Monday, September 19, 2011

Notes from "Blending MongoDB and RDBMS for eCommerce"
OpenSky eCommerce platform

products in mongo using custom fields for different product types (i.e. actors in movie, tracklist for album etc)

- ordered items need to be fixed at time of purchase, table inheritance bad for this

## 3 things for e-commerce

- optimistic concurrency (update if current, then try again if document is not current)
- assumes environment with low data contention
- works well for Amazon with long tail product catalogue
- works bad for ebay, groupe, anything with flash-sales (high data contention)

# Commerce is ACID in real-life

purchasing something from a store deals with this without concurrency as each product can only be held by one customer

MongoDB e-Commerce

- each item (not sku) has it's own document
- contains
-- reference to sku
-- state
-- other meta-data (timestamp, order ref etc)

cart in card action difficult, but in Mongo changing state on item makes it unavailable to other customers (e.g. if state is 'in-cart')

## Blending

Doctrine (OS - ORM/ODM) modelled on Hibernate

in SQL
-- product inventory, sellable inventory, orders

- inventory is transient in Mongo collections
- inventory kept in sync with listeners

for financial transactions we want security and comfort of RDBMS

## Playing Nice

products are stored in a document
orders are entities stored in relational DB
store reference not relationships across two databases

Notes from "Schema design at scale"

# Eliot Horowitz

## Embedding sub-documents vs separate collection

i.e. blog post and comments

- embedded
-- Something like a million sub-documents is going to be unwieldy
-- need to move whole document (expensive) if gets large
- Not embedded
-- Million 'comments' in separate documents means lots of reads
- Hybrid
-- one document for core meta-data
-- separate document for n comments with array separated by buckets (i.e. 100 in each bucket)
-- reduces potential seeks (if 100 in each, reduces from say 500 to 5)

## Indexes

- Right-balanced index access on the B-Tree
-- only have to keep small portion in RAM
-- time based, object id, auto-increment
- Keep data sequential in index (covered index)
-- create an index with just the fields you need so you can retrieve the data straight from the index
-- index is bigger
-- good for reads like this

## Shard Key

- determines how data is partitioned
- hard to change
- most important performance decision
- broken into chunks by range
- want to distribute evenly but be right balanced, like month() + md5(something)

* Recorded information *
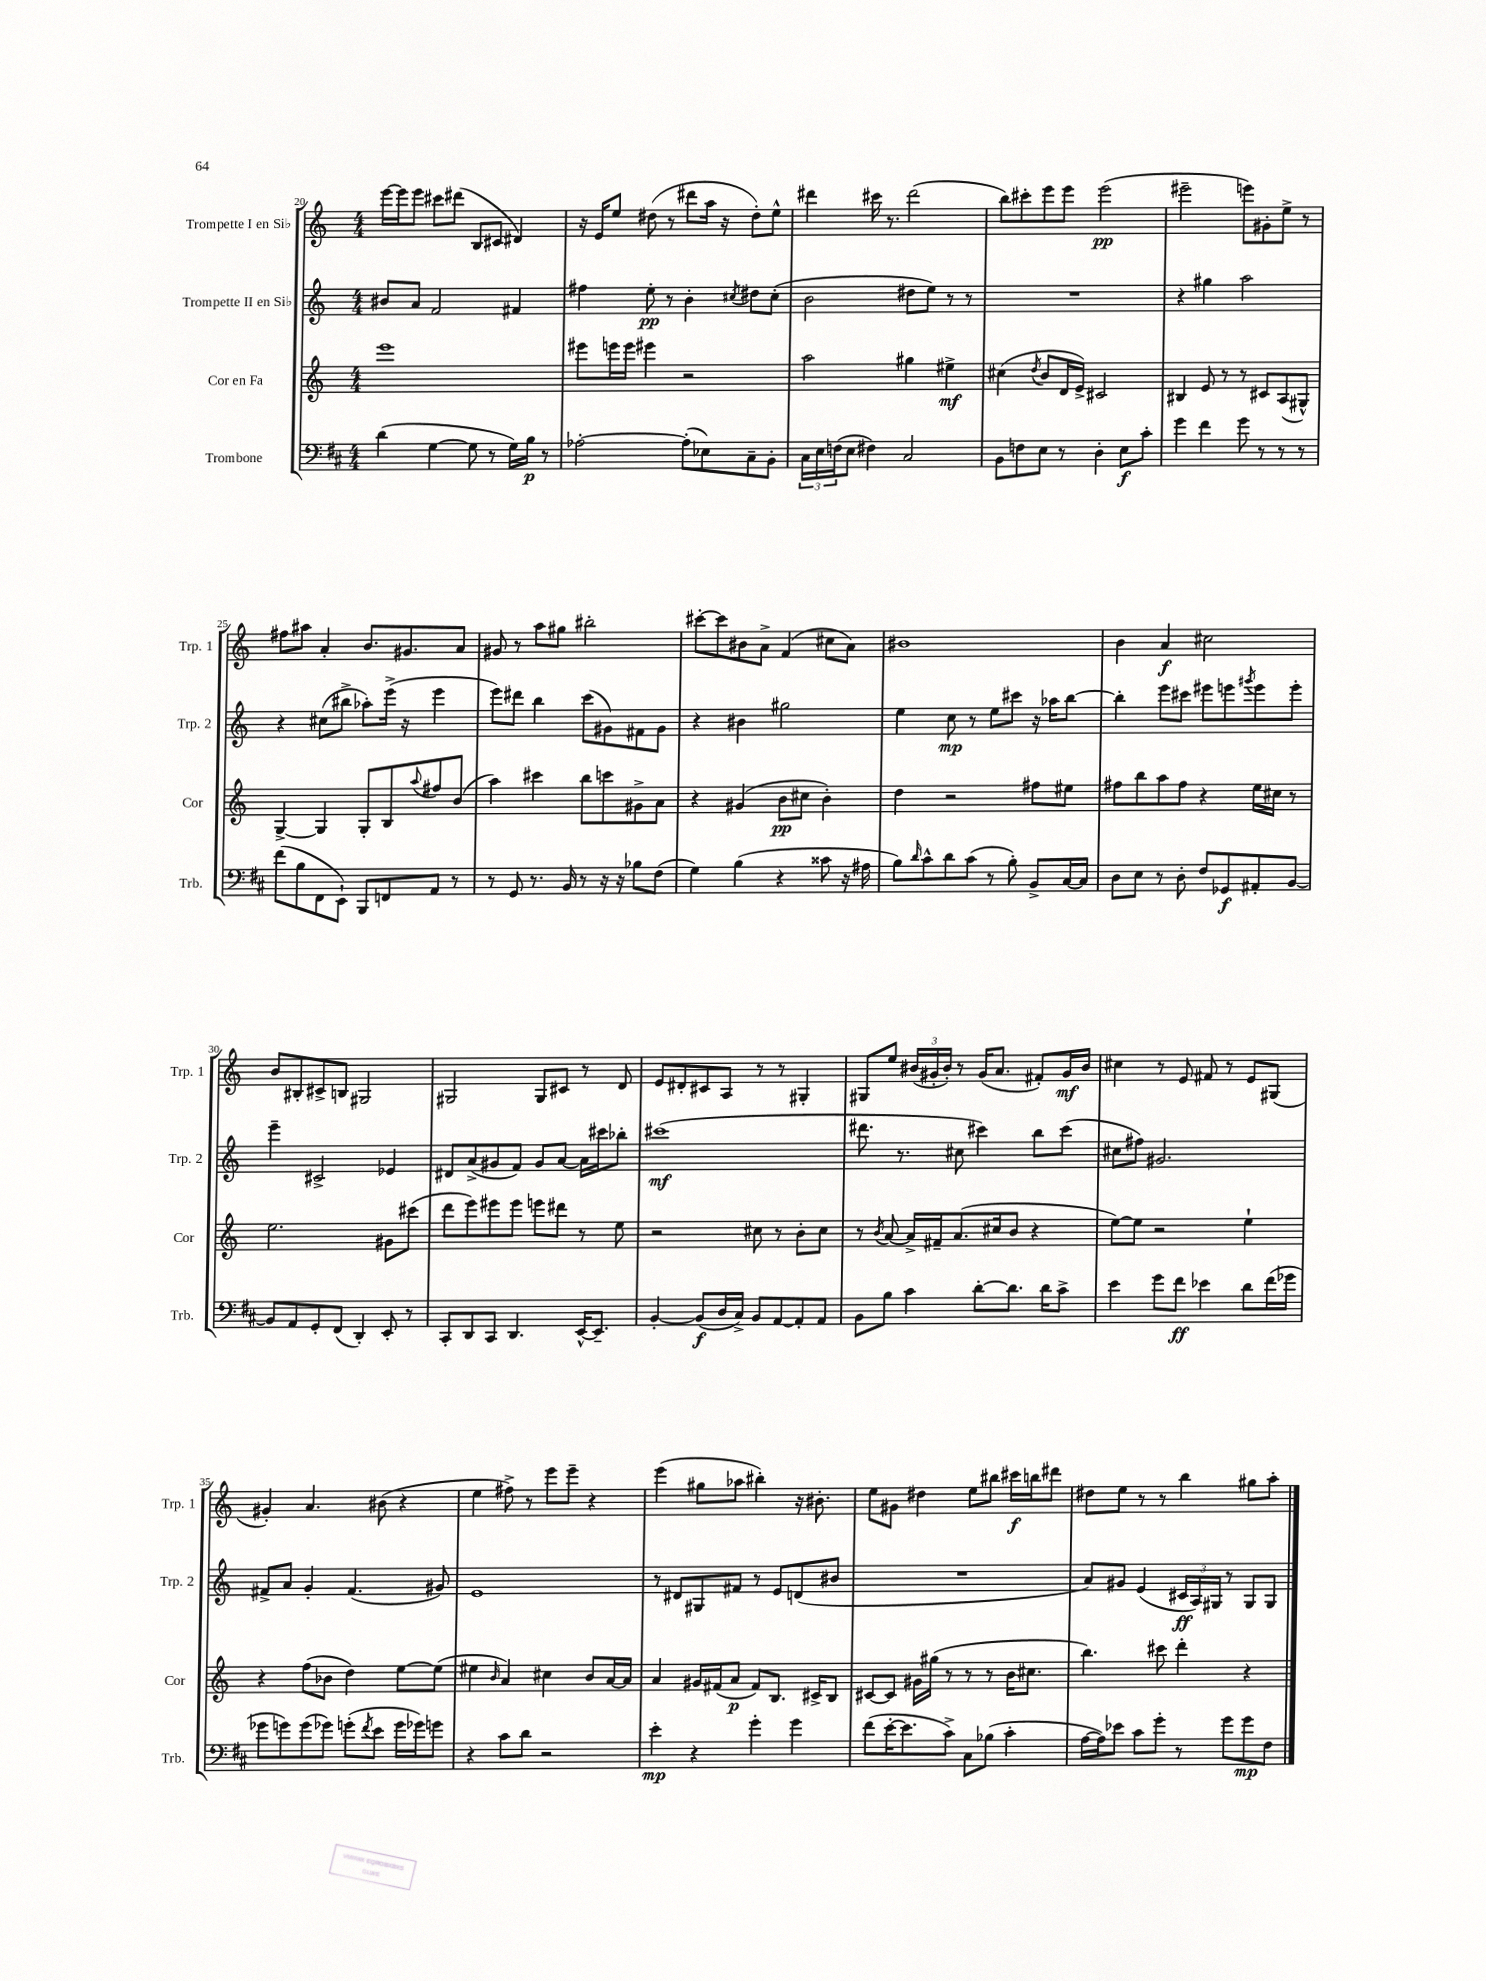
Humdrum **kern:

**kern	**dynam	**kern	**dynam	**kern	**dynam	**kern	**dynam
*part4	*part4	*part3	*part3	*part2	*part2	*part1	*part1
*staff4	*staff4	*staff3	*staff3	*staff2	*staff2	*staff1	*staff1
*I"Trombone	*	*I"Cor en Fa	*	*I"Trompette II en Si♭	*	*I"Trompette I en Si♭	*
*I'Trb.	*	*I'Cor	*	*I'Trp. 2	*	*I'Trp. 1	*
*clefF4	*	*clefG2	*	*clefG2	*	*clefG2	*
*k[f#c#]	*	*k[]	*	*k[]	*	*k[]	*
*M4/4	*	*M4/4	*	*M4/4	*	*M4/4	*
=20	=20	=20	=20	=20	=20	=20	=20
(4d\	.	1eee	.	8b#X/L	.	[16eee\LL	.
.	.	.	.	.	.	16eee\J]	.
.	.	.	.	8a/J	.	8eee\J	.
[4G\	.	.	.	2f/	.	8ccc#X\L	.
.	.	.	.	.	.	(8ddd#X\J	.
8G\]	.	.	.	.	.	8B/L	.
8r	.	.	.	.	.	8c#X/J	.
16G\LL)	.	.	.	4f#X/	.	4d#X/)	.
16B\JJ	p	.	.	.	.	.	.
8r	.	.	.	.	.	.	.
=21	=21	=21	=21	=21	=21	=21	=21
[2A-X'\	.	8eee#X\L	.	4ff#X\	.	16r	.
.	.	.	.	.	.	16e/KL	.
.	.	16eeen\L	.	.	.	8ee/J	.
.	.	16eee\JJ	.	.	.	.	.
.	.	4eee#X\	.	8ee'\	pp	(8dd#X\	.
.	.	.	.	8r	.	8r	.
(8A-'\L]	.	2r	.	4b'\	.	8ddd#X\L	.
8E-X\)	.	.	.	.	.	16aa\Jk	.
.	.	.	.	.	.	16r	.
.	.	.	.	8qcc#X/	.	.	.
8C#~\	.	.	.	8dd#X\L	.	8dd#'\L)	.
8BB'\J	.	.	.	(8cc#'\J	.	8ee^^\J	.
=22	=22	=22	=22	=22	=22	=22	=22
24C#\LL	.	2aa\	.	2b\	.	4ddd#X\	.
24E\	.	.	.	.	.	.	.
(24Fn\J	.	.	.	.	.	.	.
8E\J	.	.	.	.	.	.	.
4F#X\)	.	.	.	.	.	16ccc#X\	.
.	.	.	.	.	.	8.r	.
2C#/	.	4gg#X\	.	8dd#X\L	.	(2ddd#\	.
.	.	.	.	8ee\J)	.	.	.
.	.	4ee#X^\	mf	8r	.	.	.
.	.	.	.	8r	.	.	.
=23	=23	=23	=23	=23	=23	=23	=23
8BB\L	.	(4cc#X\	.	1r	.	8bb\L)	.
8Fn\	.	.	.	.	.	8ccc#X'\	.
.	.	8qdd/	.	.	.	.	.
8E\J	.	8b/L	.	.	.	8eee\	.
8r	.	16d/L	.	.	.	8eee\J	.
.	.	16e^/JJ)	.	.	.	.	.
4D'\	.	2c#X/	.	.	.	(2eee\	pp
8E\L	f	.	.	.	.	.	.
8c#'\J	.	.	.	.	.	.	.
=24	=24	=24	=24	=24	=24	=24	=24
4g\	.	4B#X/	.	4r	.	2eee#X~\	.
4f#\	.	8e/	.	4gg#X\	.	.	.
.	.	8r	.	.	.	.	.
8g\	.	8r	.	2aa\	.	8eeen\L)	.
8r	.	8c#X/L	.	.	.	8g#X'\	.
8r	.	(8A/	.	.	.	8ee^\J	.
8r	.	8G#X^^/J)	.	.	.	8r	.
!!LO:LB:g=z
=25	=25	=25	=25	=25	=25	=25	=25
(8f#\L	.	[4G^/	.	4r	.	8ff#X\L	.
8B\	.	.	.	.	.	8aa#X\J	.
8FF#\	.	4G/]	.	(8cc#X\L	.	4a'/	.
8EE`\J)	.	.	.	8bb#X^\J	.	.	.
8BBB/L	.	8G'/L	.	8aa-X'\L)	.	8.b/L	.
8FFn/	.	8B/	.	(16eee^\Jk	.	.	.
.	.	.	.	16r	.	8.g#X/	.
.	.	8qqaa/	.	.	.	.	.
8AA/J	.	8ff#X/	.	4eee\	.	.	.
8r	.	(8b/J	.	.	.	8a/J	.
=26	=26	=26	=26	=26	=26	=26	=26
8r	.	4aa\)	.	8eee\L)	.	8g#X/	.
8GG/	.	.	.	8ddd#X\J	.	8r	.
8.r	.	4ccc#X\	.	4bb\	.	8aa\L	.
.	.	.	.	.	.	8gg#X\J	.
16BB/	.	.	.	.	.	.	.
8r	.	8bb\L	.	(8ccc\L	.	2bb#X'\	.
16r	.	8cccn\	.	8g#X\)	.	.	.
16r	.	.	.	.	.	.	.
8B-X\L	.	8g#X^\	.	8f#X\	.	.	.
(8F#\J	.	8a\J	.	8g#\J	.	.	.
=27	=27	=27	=27	=27	=27	=27	=27
4G\)	.	4r	.	4r	.	[8ccc#X'\L	.
.	.	.	.	.	.	8ccc#\]	.
(4B\	.	(4g#X/	.	4b#X\	.	8b#X\	.
.	.	.	.	.	.	8a^\J	.
4r	.	8b\L	pp	2gg#X\	.	(4f/	.
.	.	8cc#X\J	.	.	.	.	.
8c##X\	.	4b'\)	.	.	.	8cc#X\L	.
16r	.	.	.	.	.	8a\J)	.
16A#X\	.	.	.	.	.	.	.
=28	=28	=28	=28	=28	=28	=28	=28
8B\L)	.	4dd\	.	4ee\	.	1b#X	.
16qqd/	.	.	.	.	.	.	.
8c#^^\	.	.	.	.	.	.	.
8d\	.	2r	.	8cc\	mp	.	.
(8c#\J	.	.	.	8r	.	.	.
8r	.	.	.	8ee\L	.	.	.
8B'\)	.	.	.	8ccc#X\J	.	.	.
8BB^/L	.	8ff#X\L	.	16r	.	.	.
.	.	.	.	16aa-X\KL	.	.	.
[16C#/L	.	8ee#X\J	.	[8bb\J	.	.	.
16C#/JJ]	.	.	.	.	.	.	.
=29	=29	=29	=29	=29	=29	=29	=29
8D\L	.	8ff#X\L	.	4bb'\]	.	4b\	.
8E\J	.	8bb\	.	.	.	.	.
8r	.	8aa\	.	8eee\L	.	4a/	f
8D'\	.	8ff#\J	.	8ccc#X\J	.	.	.
8F#/L	.	4r	.	8eee#X\L	.	2cc#X\	.
8GG-X/	f	.	.	8eeen\	.	.	.
.	.	.	.	8qggg#X/	.	.	.
8AA#X'/	.	16ee\LL	.	8eee\	.	.	.
.	.	16cc#X\JJ	.	.	.	.	.
[8BB/J	.	8r	.	8eee'\J	.	.	.
!!LO:LB:g=z
=30	=30	=30	=30	=30	=30	=30	=30
8BB/L]	.	2.ee\	.	4eee~\	.	8b/L	.
8AA/	.	.	.	.	.	8B#X'/	.
8GG'/	.	.	.	2c#X^/	.	8c#X^/	.
(8FF#/J	.	.	.	.	.	8Bn/J	.
4DD'/)	.	.	.	.	.	2G#X/	.
8EE'/	.	8g#X\L	.	4e-X/	.	.	.
8r	.	(8ccc#X\J	.	.	.	.	.
=31	=31	=31	=31	=31	=31	=31	=31
8CC#'/L	.	8ddd\L	.	8d#X/L	.	2G#X/	.
8DD/	.	8eee\)	.	(8a^/	.	.	.
8CC#/J	.	8eee#X\	.	8g#X/	.	.	.
4.DD/	.	8eee#\J	.	8f/J)	.	.	.
.	.	8eeen\L	.	8g#/L	.	8G#/L	.
.	.	8ddd#X\J	.	[8a/J	.	8c#X/J	.
[16EE^^/KL	.	8r	.	16a\LL]	.	8r	.
8.EE~/J]	.	.	.	16ccc#X\J	.	.	.
.	.	8ee\	.	8bb-X'\J	.	8d/	.
=32	=32	=32	=32	=32	=32	=32	=32
[4BB'/	.	2r	.	(1ccc#X	mf	8e/L	.
.	.	.	.	.	.	8d#X'/	.
(8BB/L]	f	.	.	.	.	8c#X/	.
16D/L	.	.	.	.	.	8A/J	.
16C#^/JJ)	.	.	.	.	.	.	.
8BB/L	.	8cc#X\	.	.	.	8r	.
[8AA/	.	8r	.	.	.	8r	.
8AA'/]	.	8b'\L	.	.	.	4G#X'/	.
8AA/J	.	8cc#\J	.	.	.	.	.
=33	=33	=33	=33	=33	=33	=33	=33
8BB\L	.	8r	.	8.ddd#X\	.	8G#X/L	.
.	.	8qb/	.	.	.	.	.
8B\J	.	[8a/	.	.	.	8ee/J	.
.	.	.	.	8.r	.	.	.
4c#\	.	16a^/LL]	.	.	.	(24b#X/LL	.
.	.	.	.	.	.	24g#X'/	.
.	.	16f#X~/J	.	.	.	.	.
.	.	.	.	.	.	24b#'/JJ)	.
.	.	(8.a/	.	8cc#X\	.	8r	.
[8d'\L	.	.	.	4ccc#X\)	.	(16g#/KL	.
.	.	16cc#X/k	.	.	.	8.a/J	.
8.d\J]	.	8b/J	.	.	.	.	.
.	.	4r	.	8bb\L	.	8f#X'/L)	.
16d\KL	.	.	.	.	.	.	.
8c#^\J	.	.	.	(8ccc#\J	.	16g#/L	mf
.	.	.	.	.	.	16b#/JJ	.
=34	=34	=34	=34	=34	=34	=34	=34
4e\	.	[8ee\L)	.	8cc#X\L	.	4cc#X\	.
.	.	8ee\J]	.	8ff#X\J)	.	.	.
8g\L	.	2r	.	2.g#X/	.	8r	.
8f#\J	ff	.	.	.	.	8e/	.
4e-X\	.	.	.	.	.	8f#X/	.
.	.	.	.	.	.	8r	.
8d\L	.	4ee`\	.	.	.	8e/L	.
(16f#\L	.	.	.	.	.	(8G#X/J	.
16g-X\JJ	.	.	.	.	.	.	.
!!LO:LB:g=z
=35	=35	=35	=35	=35	=35	=35	=35
8g-X\L	.	4r	.	8f#X^/L	.	4g#X'/)	.
8gn\)	.	.	.	8a/J	.	.	.
(8g\	.	(8ff\L	.	4g'/	.	4.a/	.
8g-X\J)	.	8b-X\J	.	.	.	.	.
(8gn'\L	.	4dd\)	.	(4.f#/	.	.	.
8qf#/	.	.	.	.	.	.	.
8e\J	.	.	.	.	.	(8b#X\	.
16g\LL	.	[8ee\L	.	.	.	4r	.
16g-X\J)	.	.	.	.	.	.	.
8gn\J	.	(8ee\J]	.	8g#X/)	.	.	.
=36	=36	=36	=36	=36	=36	=36	=36
4r	.	4ee#X\	.	1e	.	4ee\	.
.	.	16qqb/	.	.	.	.	.
8c#\L	.	4a/)	.	.	.	8ff#X^\)	.
8d\J	.	.	.	.	.	8r	.
2r	.	4cc#X\	.	.	.	8eee\L	.
.	.	.	.	.	.	8eee~\J	.
.	.	8b/L	.	.	.	4r	.
.	.	[16a/L	.	.	.	.	.
.	.	16a/JJ]	.	.	.	.	.
=37	=37	=37	=37	=37	=37	=37	=37
4e'\	mp	4a/	.	8r	.	(4eee\	.
.	.	.	.	8d#X/L	.	.	.
4r	.	16g#X/LL	.	8G#X/	.	8gg#X\L	.
.	.	(16f#X/J	.	.	.	.	.
.	.	8a/J	p	8f#X/J	.	8aa-X\J	.
4g'\	.	8f#/L)	.	8r	.	4bb#X'\)	.
.	.	8.B/J	.	8e/L	.	.	.
4g\	.	.	.	(8dn/	.	16r	.
.	.	16c#X^/KL	.	.	.	8.b#X'\	.
.	.	8B/J	.	8b#X/J	.	.	.
=38	=38	=38	=38	=38	=38	=38	=38
(8f#\L	.	[8c#X/L	.	1r	.	8ee\L	.
[16e'\K	.	8c#/J]	.	.	.	8g#X\J	.
8.e\]	.	.	.	.	.	.	.
.	.	16g#X\LL	.	.	.	4dd#X\	.
.	.	(16gg#X\JJ	.	.	.	.	.
8c#^\J)	.	8r	.	.	.	.	.
8C#\L	.	8r	.	.	.	8ee\L	.
(8B-X\J	.	8r	.	.	.	8bb#X\J	.
4c#'\	.	16b\KL	.	.	.	16ccc#X\LL	f
.	.	8.cc#X\J	.	.	.	16bbn\J	.
.	.	.	.	.	.	8ddd#X\J	.
=39	=39	=39	=39	=39	=39	=39	=39
[16A\LL	.	4.bb\)	.	8a/L)	.	8dd#X\L	.
16A\J])	.	.	.	.	.	.	.
8e-X\J	.	.	.	8g#X/J	.	8ee\J	.
8c#\L	.	.	.	(4e/	.	8r	.
8g'\J	.	8ccc#X\	.	.	.	8r	.
8r	.	4ddd'\	.	24c#X/LL	ff	4bb\	.
.	.	.	.	24A/)	.	.	.
.	.	.	.	24G#X/JJ	.	.	.
8g\L	.	.	.	8r	.	.	.
8g\	mp	4r	.	8G#/L	.	8gg#X\L	.
8F#\J	.	.	.	8G#/J	.	8aa'\J	.
==	==	==	==	==	==	==	==
*-	*-	*-	*-	*-	*-	*-	*-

* Brief 1 *
Answer these about the MongoDB notes:
(a) What kind of environment does optimistic concurrency assume?
(b) In the section on playing nice, where are orders stored?
(c) In the hybrid approach to comments, how many comments go in each bucket in the example given?
* Brief 2 *
Return the part of the MongoDB notes from "## Embedding sub-documents" to "say 500 to 5)".
Work from the MongoDB notes alone, not from the records.

* Correct result 1 *
(a) An environment with low data contention.
(b) As entities in a relational database.
(c) 100.

* Correct result 2 *
## Embedding sub-documents vs separate collection

i.e. blog post and comments

- embedded
-- Something like a million sub-documents is going to be unwieldy
-- need to move whole document (expensive) if gets large
- Not embedded
-- Million 'comments' in separate documents means lots of reads
- Hybrid
-- one document for core meta-data
-- separate document for n comments with array separated by buckets (i.e. 100 in each bucket)
-- reduces potential seeks (if 100 in each, reduces from say 500 to 5)